Christian’s band often travels with a B3, albeit one of the new, lightweight copies that use computer chips instead of tonewheel generators — the complicated mechanical device in a B3 that uses grooved wheels and magnetic pickups to give the organ its distinctive sound. A real Hammond B3 with pedal board and bench is 420 pounds of wood, wire and keys.

“You know you’re committed to having a B3 in your sound when you can carry one up a flight of stairs,” Christian said.

Why all the fuss, when today’s digital keyboards are capable of making sounds nearly exactly like a Hammond B3? Because the real thing’s got soul, musicians say.

“How do you define soulful? I don’t really know, but anything that I think of that really has soul, a B3 is usually not too far behind it,” Christian said. “The sound of a B3 in a room, when it hits those midrange to low tones, it’s instantly recognizable, and it can’t be substituted.”

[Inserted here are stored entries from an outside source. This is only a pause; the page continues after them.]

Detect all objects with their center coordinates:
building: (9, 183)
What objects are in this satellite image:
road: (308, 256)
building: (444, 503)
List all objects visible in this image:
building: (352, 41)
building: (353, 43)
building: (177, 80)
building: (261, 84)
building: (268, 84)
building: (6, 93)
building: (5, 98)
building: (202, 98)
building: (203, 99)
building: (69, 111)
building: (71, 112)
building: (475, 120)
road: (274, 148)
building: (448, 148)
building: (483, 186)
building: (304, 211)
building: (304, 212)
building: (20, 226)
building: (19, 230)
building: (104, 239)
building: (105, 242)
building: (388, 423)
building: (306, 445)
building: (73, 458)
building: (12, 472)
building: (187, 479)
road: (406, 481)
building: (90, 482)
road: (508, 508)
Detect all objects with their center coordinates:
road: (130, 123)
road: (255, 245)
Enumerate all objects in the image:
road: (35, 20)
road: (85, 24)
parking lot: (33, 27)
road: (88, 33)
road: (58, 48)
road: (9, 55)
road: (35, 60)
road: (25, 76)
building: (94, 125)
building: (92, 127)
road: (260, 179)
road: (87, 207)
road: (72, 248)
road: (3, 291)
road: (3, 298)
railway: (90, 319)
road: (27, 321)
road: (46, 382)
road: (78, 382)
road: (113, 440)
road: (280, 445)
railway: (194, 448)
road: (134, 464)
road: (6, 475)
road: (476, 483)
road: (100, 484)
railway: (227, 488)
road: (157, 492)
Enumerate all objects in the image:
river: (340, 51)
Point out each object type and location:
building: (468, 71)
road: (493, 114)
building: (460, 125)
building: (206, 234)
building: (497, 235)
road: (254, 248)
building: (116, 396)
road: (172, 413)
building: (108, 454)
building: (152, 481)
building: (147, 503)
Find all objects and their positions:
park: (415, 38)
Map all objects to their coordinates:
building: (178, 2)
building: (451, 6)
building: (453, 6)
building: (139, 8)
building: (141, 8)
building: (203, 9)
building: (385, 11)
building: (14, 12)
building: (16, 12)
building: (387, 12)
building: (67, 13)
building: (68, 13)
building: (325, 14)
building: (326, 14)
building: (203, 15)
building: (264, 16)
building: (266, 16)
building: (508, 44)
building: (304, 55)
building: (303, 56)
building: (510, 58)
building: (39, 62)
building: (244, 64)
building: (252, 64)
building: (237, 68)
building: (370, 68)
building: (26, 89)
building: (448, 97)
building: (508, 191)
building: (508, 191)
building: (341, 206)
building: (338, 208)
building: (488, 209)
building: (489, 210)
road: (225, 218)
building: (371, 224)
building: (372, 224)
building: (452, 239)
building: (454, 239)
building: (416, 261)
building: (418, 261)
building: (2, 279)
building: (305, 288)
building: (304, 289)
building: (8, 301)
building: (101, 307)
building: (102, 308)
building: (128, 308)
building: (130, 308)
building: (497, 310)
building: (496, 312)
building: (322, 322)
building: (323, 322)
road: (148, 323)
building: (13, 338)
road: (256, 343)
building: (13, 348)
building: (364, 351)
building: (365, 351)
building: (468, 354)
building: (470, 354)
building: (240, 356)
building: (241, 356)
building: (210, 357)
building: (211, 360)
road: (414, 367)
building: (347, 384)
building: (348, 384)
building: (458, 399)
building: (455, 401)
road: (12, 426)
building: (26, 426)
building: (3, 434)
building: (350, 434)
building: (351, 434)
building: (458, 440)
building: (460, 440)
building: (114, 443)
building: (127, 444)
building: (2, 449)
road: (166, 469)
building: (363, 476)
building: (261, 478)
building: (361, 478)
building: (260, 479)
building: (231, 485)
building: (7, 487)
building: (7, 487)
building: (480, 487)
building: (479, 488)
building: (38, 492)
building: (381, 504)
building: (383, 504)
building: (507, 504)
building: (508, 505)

A Hammond B3 was used by Ray Manzarek on The Doors’ songs “Wild Child” and “The Changeling”. Booker T and the MG’s made what many call the instrument’s anthem when they recorded 1962’s “Green Onions.” Jazz great Jimmy Smith played the B3 exclusively until his death in 2005.

Many have been altered over the years, Hubbard said, but not his B3. It sounds just like it did when it came off the factory floor in Chicago, he said.

More than 275,000 B3 models were made from 1954 until 1975, when Hammond ceased making the complicated and cumbersome tonewheel generators. Hammond began making fully-electric organs thereafter.

“As bad as it looks, it hasn’t been altered. We keep it the way it is, and that’s what everybody’s looking for,” Hubbard said.